Let's break this down step-by-step:

1. Solve for $x$ from the equation:

$x^2 + \frac{9}{x^2} = 10$

We multiply both sides by $x^2$ to clear the fraction: $x^4 + 9 = 10x^2$

Rearrange to form a quadratic equation in terms of $u = x^2$: $x^4 - 10x^2 + 9 = 0$

Now, substitute $u = x^2$, so the equation becomes: $u^2 - 10u + 9 = 0$

Solve this quadratic using the quadratic formula: $u = \frac{10 \pm \sqrt{10^2 - 4 \cdot 9}}{2} = \frac{10 \pm \sqrt{64}}{2} = \frac{10 \pm 8}{2}$

So: $u = \frac{10 + 8}{2} = 9 \quad \text{and} \quad u = \frac{10 - 8}{2} = 1$

Thus: $x^2 = 9 \quad \text{or} \quad x^2 = 1$

Therefore: $x = \pm 3 \quad \text{or} \quad x = \pm 1$

2. Apply the inequality condition:

We are given that $x^3 - 3x > 0$. Let’s first factor the expression: $x^3 - 3x = x(x - \sqrt{3})(x + \sqrt{3})$

We need the product to be positive.
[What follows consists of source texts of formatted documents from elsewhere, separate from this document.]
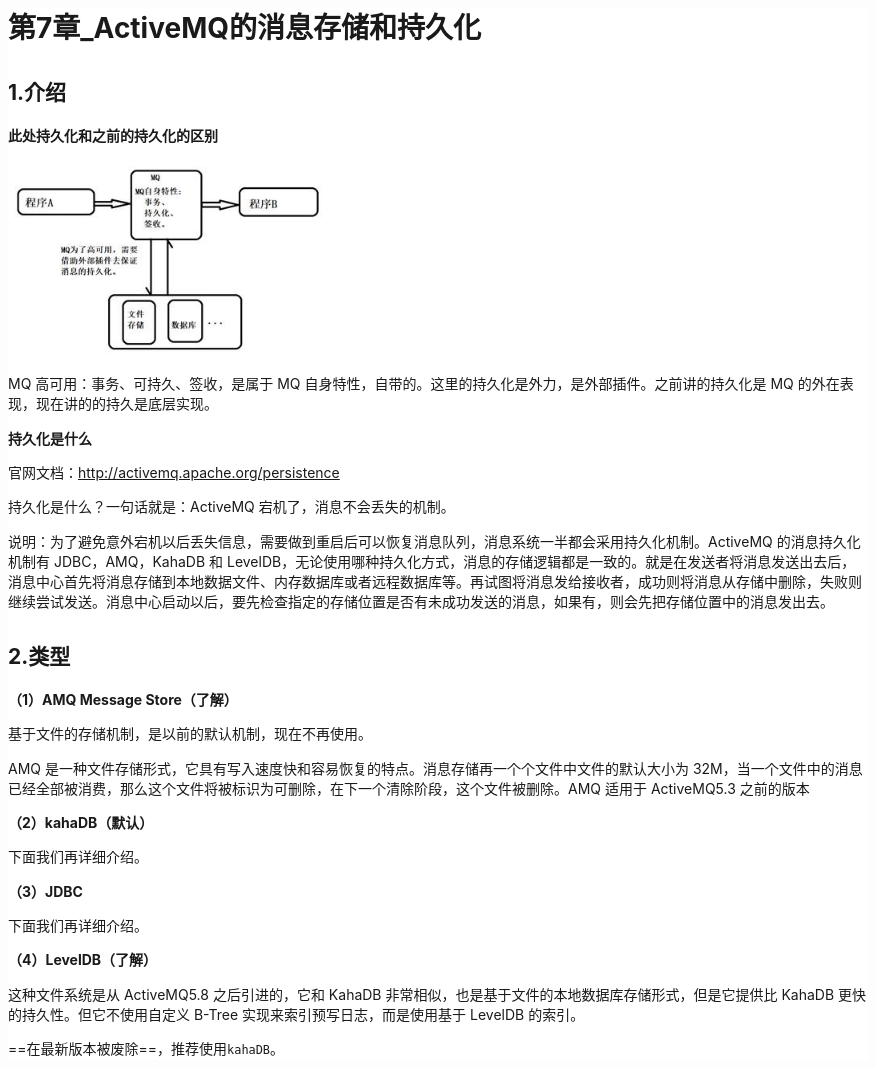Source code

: # 第7章_ActiveMQ的消息存储和持久化

## 1.介绍

**此处持久化和之前的持久化的区别**

<img src="img/clip_image002.jpg" alt="img" style="zoom: 80%;" />

MQ 高可用：事务、可持久、签收，是属于 MQ 自身特性，自带的。这里的持久化是外力，是外部插件。之前讲的持久化是 MQ 的外在表现，现在讲的的持久是底层实现。

**持久化是什么**

官网文档：http://activemq.apache.org/persistence

持久化是什么？一句话就是：ActiveMQ 宕机了，消息不会丢失的机制。

说明：为了避免意外宕机以后丢失信息，需要做到重启后可以恢复消息队列，消息系统一半都会采用持久化机制。ActiveMQ 的消息持久化机制有 JDBC，AMQ，KahaDB 和 LevelDB，无论使用哪种持久化方式，消息的存储逻辑都是一致的。就是在发送者将消息发送出去后，消息中心首先将消息存储到本地数据文件、内存数据库或者远程数据库等。再试图将消息发给接收者，成功则将消息从存储中删除，失败则继续尝试发送。消息中心启动以后，要先检查指定的存储位置是否有未成功发送的消息，如果有，则会先把存储位置中的消息发出去。

## 2.类型

**（1）AMQ Message Store（了解）**

基于文件的存储机制，是以前的默认机制，现在不再使用。

AMQ 是一种文件存储形式，它具有写入速度快和容易恢复的特点。消息存储再一个个文件中文件的默认大小为 32M，当一个文件中的消息已经全部被消费，那么这个文件将被标识为可删除，在下一个清除阶段，这个文件被删除。AMQ 适用于 ActiveMQ5.3 之前的版本

**（2）kahaDB（默认）**

下面我们再详细介绍。

**（3）JDBC**

下面我们再详细介绍。

**（4）LevelDB（了解）**

这种文件系统是从 ActiveMQ5.8 之后引进的，它和 KahaDB 非常相似，也是基于文件的本地数据库存储形式，但是它提供比 KahaDB 更快的持久性。但它不使用自定义 B-Tree 实现来索引预写日志，而是使用基于 LevelDB 的索引。

==在最新版本被废除==，推荐使用`kahaDB`。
This depends on the sign of each factor across different ranges of $x$. We solve for:

• Sign analysis of $x(x - \sqrt{3})(x + \sqrt{3})$:
  • For $x > \sqrt{3}$: All factors are positive.
  • For $-\sqrt{3} < x < \sqrt{3}$: Signs alternate; the product is negative.
  • For $x < -\sqrt{3}$: All factors are negative, so the product is negative.

Thus, the inequality $x^3 - 3x > 0$ holds only when $x > \sqrt{3}$ or $x < -\sqrt{3}$.

3. Combining the Solutions:

From the equation $x^2 + \frac{9}{x^2} = 10$, the possible solutions are $x = \pm 3$ and $x = \pm 1$. Now, we need to keep only those solutions that satisfy the inequality $x^3 - 3x > 0$.

• For $x = 3$: $3^3 - 3(3) = 27 - 9 = 18 > 0$.
• For $x = -3$: $(-3)^3 - 3(-3) = -27 + 9 = -18 < 0$.
• For $x = \pm 1$: $1^3 - 3(1) = -2 < 0$, $(-1)^3 - 3(-1) = 2 > 0$, but the sign is opposite to the positive requirement.

Thus, the only valid solution is: $x = 3$

4. Show that $y = x^3 - 3x$ is increasing at $x = 1$:

We need to compute the derivative of $y = x^3 - 3x$ to check if it is increasing at $x = 1$.

$\frac{dy}{dx} = 3x^2 - 3$

Evaluate the derivative at $x = 1$: $\frac{dy}{dx} \Big|_{x = 1} = 3(1)^2 - 3 = 3 - 3 = 0$

Since the derivative is 0 at $x = 1$, the function is neither increasing nor decreasing at this point (it is a critical point).

Summary:

• The solution to the equation $x^2 + \frac{9}{x^2} = 10$ that also satisfies the inequality $x^3 - 3x > 0$ is: $x = 3$
• The derivative of $y = x^3 - 3x$ at $x = 1$ is 0, so the function is neither increasing nor decreasing at $x = 1$.

Do you have any questions or need further details?

Related Questions:

1. How do we determine intervals of increase and decrease for a function?
2. Can a function have multiple solutions that partially satisfy a given inequality?
3. What is the significance of critical points in calculus?
4. How does the quadratic formula generalize to higher-degree polynomials?
5. How can we visualize inequalities graphically?

Tip:

When analyzing inequalities involving polynomials, sign charts can be a useful tool to identify solution intervals accurately.